Please retype the records below exactly as they appear, leaving out every picture.

--- Available data Enclosed Below ---

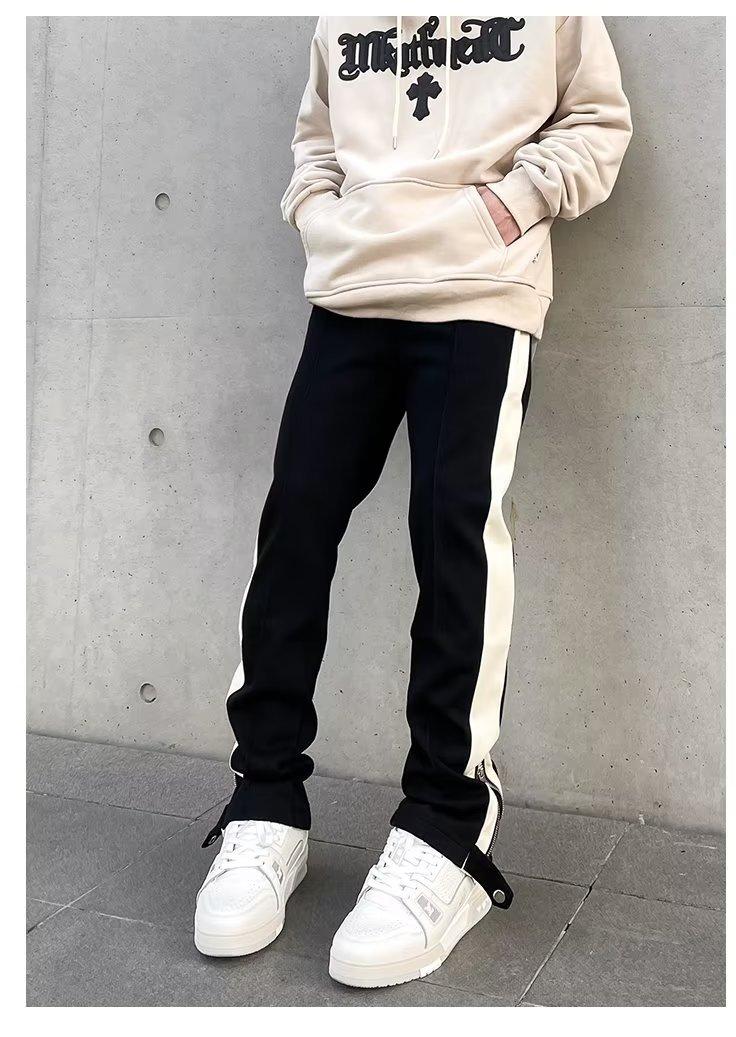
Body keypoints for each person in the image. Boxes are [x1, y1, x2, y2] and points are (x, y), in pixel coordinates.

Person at [194, 15, 631, 989]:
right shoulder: (339, 16)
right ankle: (266, 799)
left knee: (453, 536)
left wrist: (510, 207)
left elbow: (598, 122)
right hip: (350, 293)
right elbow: (316, 139)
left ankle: (445, 822)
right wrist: (320, 214)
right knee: (294, 527)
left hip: (480, 291)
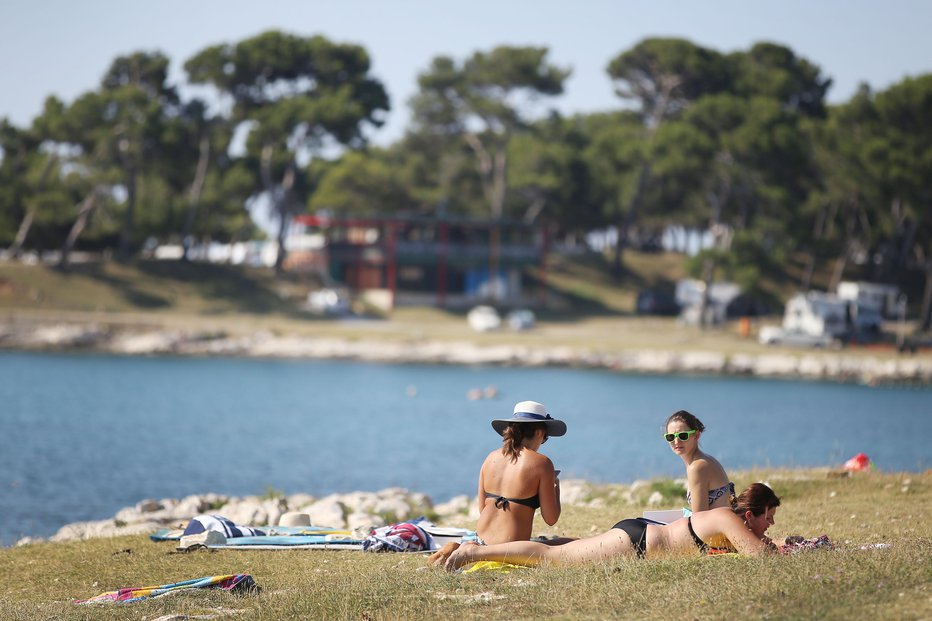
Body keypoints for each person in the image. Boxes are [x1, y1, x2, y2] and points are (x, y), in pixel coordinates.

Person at [442, 483, 782, 570]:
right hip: (635, 543)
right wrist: (779, 548)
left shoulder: (726, 519)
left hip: (638, 536)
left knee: (564, 548)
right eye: (769, 518)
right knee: (551, 558)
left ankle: (481, 551)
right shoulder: (727, 517)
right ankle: (474, 552)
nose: (768, 526)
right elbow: (758, 555)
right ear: (753, 513)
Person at [475, 400, 566, 545]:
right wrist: (556, 489)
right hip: (509, 551)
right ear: (539, 432)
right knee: (572, 543)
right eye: (545, 438)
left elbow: (482, 510)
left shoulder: (490, 458)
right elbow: (551, 519)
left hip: (480, 543)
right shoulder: (542, 463)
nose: (543, 442)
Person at [664, 410, 735, 513]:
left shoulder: (698, 466)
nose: (676, 441)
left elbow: (699, 519)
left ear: (696, 435)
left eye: (683, 436)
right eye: (670, 437)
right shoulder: (703, 460)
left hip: (717, 528)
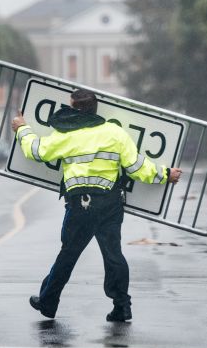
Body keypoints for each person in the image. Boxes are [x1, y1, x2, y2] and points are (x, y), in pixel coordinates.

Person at [10, 88, 182, 322]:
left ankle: (48, 302)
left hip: (80, 205)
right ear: (95, 108)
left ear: (74, 108)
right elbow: (136, 167)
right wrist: (165, 174)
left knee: (68, 254)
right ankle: (122, 306)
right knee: (113, 255)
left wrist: (22, 128)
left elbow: (35, 151)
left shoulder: (66, 134)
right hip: (110, 203)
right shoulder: (114, 132)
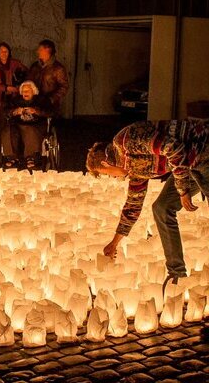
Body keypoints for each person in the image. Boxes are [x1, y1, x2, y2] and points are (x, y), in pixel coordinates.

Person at [86, 119, 209, 286]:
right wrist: (114, 243)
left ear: (105, 163)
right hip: (187, 165)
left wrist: (183, 190)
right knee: (161, 208)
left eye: (108, 174)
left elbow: (173, 148)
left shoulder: (126, 141)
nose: (113, 178)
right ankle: (177, 274)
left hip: (202, 147)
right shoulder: (134, 171)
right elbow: (132, 207)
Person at [2, 80, 53, 169]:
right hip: (18, 124)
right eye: (23, 91)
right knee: (8, 130)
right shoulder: (16, 100)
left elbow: (50, 112)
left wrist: (36, 111)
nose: (25, 93)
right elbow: (6, 111)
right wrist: (14, 111)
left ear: (33, 91)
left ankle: (31, 157)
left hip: (36, 125)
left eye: (27, 91)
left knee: (29, 130)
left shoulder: (42, 100)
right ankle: (12, 157)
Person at [0, 42, 28, 153]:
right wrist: (7, 88)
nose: (4, 53)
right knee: (2, 127)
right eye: (1, 51)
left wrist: (20, 87)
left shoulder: (16, 64)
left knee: (15, 127)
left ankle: (16, 153)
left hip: (15, 100)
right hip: (1, 100)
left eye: (6, 51)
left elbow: (27, 73)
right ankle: (2, 154)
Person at [27, 39, 69, 115]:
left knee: (48, 125)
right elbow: (28, 82)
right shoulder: (35, 66)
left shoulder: (58, 68)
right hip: (34, 103)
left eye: (40, 49)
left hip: (50, 107)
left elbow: (64, 87)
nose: (37, 51)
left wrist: (51, 99)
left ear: (47, 50)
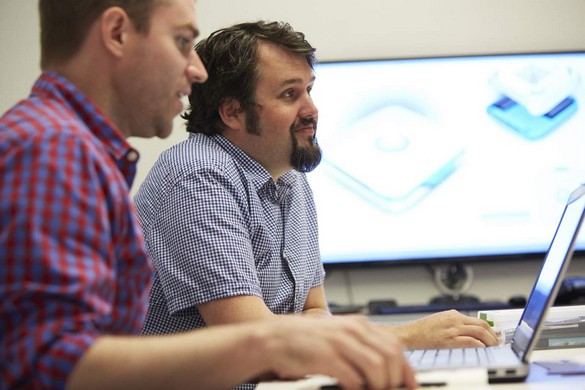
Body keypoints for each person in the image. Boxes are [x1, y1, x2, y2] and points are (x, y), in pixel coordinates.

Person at [0, 1, 417, 389]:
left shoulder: (76, 150)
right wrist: (273, 343)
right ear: (117, 33)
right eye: (182, 42)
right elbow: (45, 363)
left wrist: (292, 339)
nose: (197, 70)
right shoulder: (53, 148)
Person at [134, 20, 499, 350]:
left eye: (309, 89)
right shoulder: (198, 177)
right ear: (232, 112)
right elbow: (249, 336)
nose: (312, 109)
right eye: (290, 95)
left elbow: (313, 310)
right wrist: (405, 337)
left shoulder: (289, 179)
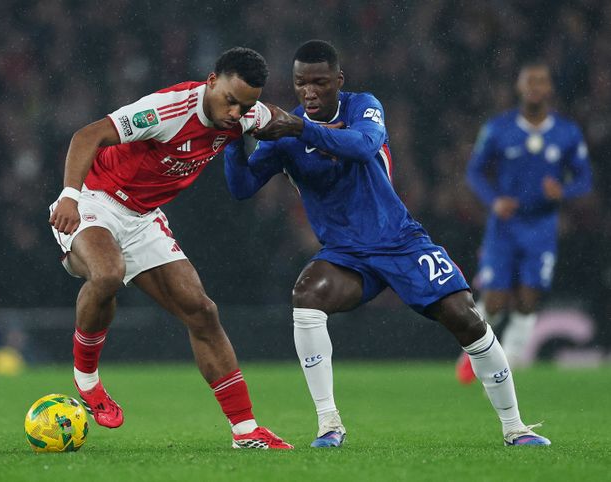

--- End of Enclosed Available data ---

* **Problem solution**:
Body keypoints for each person in the image. Boxes are [x1, y1, x2, y2] and points are (x, y), in pixel coordinates.

Person at [194, 15, 631, 989]:
right shoulder: (339, 16)
right ankle: (266, 799)
left knee: (453, 536)
left wrist: (510, 207)
left elbow: (598, 122)
right hip: (350, 293)
right elbow: (316, 139)
left ankle: (445, 822)
right wrist: (320, 214)
right knee: (294, 527)
left hip: (480, 291)
Body keypoints for each person in the image. Boxes are [x1, y1, x2, y2] and points are (x, y), in pixel coordinates.

Person at [442, 483, 782, 570]:
right hip: (635, 543)
right wrist: (779, 548)
left shoulder: (726, 519)
left hip: (638, 536)
left knee: (564, 548)
right eye: (769, 518)
right knee: (551, 558)
left ankle: (481, 551)
right shoulder: (727, 517)
right ankle: (474, 552)
nose: (768, 526)
right elbow: (758, 555)
right ear: (753, 513)
Person at [475, 400, 566, 545]:
right wrist: (556, 489)
right hip: (509, 551)
right ear: (539, 432)
right knee: (572, 543)
right eye: (545, 438)
left elbow: (482, 510)
left shoulder: (490, 458)
right elbow: (551, 519)
left hip: (480, 543)
right shoulder: (542, 463)
nose: (543, 442)
Person at [664, 410, 735, 513]:
left shoulder: (698, 466)
nose: (676, 441)
left elbow: (699, 519)
left ear: (696, 435)
left eye: (683, 436)
right eye: (670, 437)
right shoulder: (703, 460)
left hip: (717, 528)
Body keypoints for each person in the image. Boxes are [x1, y1, x2, y2] and points are (x, y), in pixel coordinates.

Person at [10, 88, 182, 322]:
left ankle: (48, 302)
left hip: (80, 205)
right ear: (95, 108)
left ear: (74, 108)
right elbow: (136, 167)
right wrist: (165, 174)
left knee: (68, 254)
right ankle: (122, 306)
right knee: (113, 255)
left wrist: (22, 128)
left elbow: (35, 151)
left shoulder: (66, 134)
right hip: (110, 203)
right shoulder: (114, 132)
Body keypoints for each person in the image. Boxes are [x1, y1, x2, y2] and points are (x, y), in pixel coordinates.

Person at [86, 119, 209, 286]:
right wrist: (114, 243)
left ear: (105, 163)
right hip: (187, 165)
left wrist: (183, 190)
right knee: (161, 208)
left eye: (108, 174)
left elbow: (173, 148)
left shoulder: (126, 141)
nose: (113, 178)
right ankle: (177, 274)
left hip: (202, 147)
right shoulder: (134, 171)
right elbow: (132, 207)
Person at [2, 80, 53, 169]:
right hip: (18, 124)
right eye: (23, 91)
right knee: (8, 130)
right shoulder: (16, 100)
left elbow: (50, 112)
left wrist: (36, 111)
nose: (25, 93)
right elbow: (6, 111)
right wrist: (14, 111)
left ear: (33, 91)
left ankle: (31, 157)
left hip: (36, 125)
left eye: (27, 91)
left knee: (29, 130)
left shoulder: (42, 100)
right ankle: (12, 157)
Person at [0, 42, 28, 153]:
right wrist: (7, 88)
nose: (4, 53)
right knee: (2, 127)
right eye: (1, 51)
left wrist: (20, 87)
left shoulder: (16, 64)
left knee: (15, 127)
left ankle: (16, 153)
left hip: (15, 100)
right hip: (1, 100)
left eye: (6, 51)
left elbow: (27, 73)
right ankle: (2, 154)
Person at [27, 39, 69, 115]:
left knee: (48, 125)
right elbow: (28, 82)
right shoulder: (35, 66)
left shoulder: (58, 68)
right hip: (34, 103)
left eye: (40, 49)
left hip: (50, 107)
left elbow: (64, 87)
nose: (37, 51)
left wrist: (51, 99)
left ear: (47, 50)
Body keypoints for each person in the image. Boxes are [x1, y1, x2, y2] and points are (x, y), in pixel coordinates.

Person at [0, 1, 417, 389]:
left shoulder: (76, 150)
right wrist: (273, 343)
right ear: (117, 33)
right eye: (182, 42)
right elbow: (45, 363)
left wrist: (292, 339)
nose: (197, 70)
right shoulder: (53, 148)
Person at [134, 20, 499, 350]:
left eye: (309, 89)
right shoulder: (198, 177)
right ear: (232, 112)
right elbow: (249, 336)
nose: (312, 109)
right eye: (290, 95)
left elbow: (313, 310)
right wrist: (405, 337)
left shoulder: (289, 179)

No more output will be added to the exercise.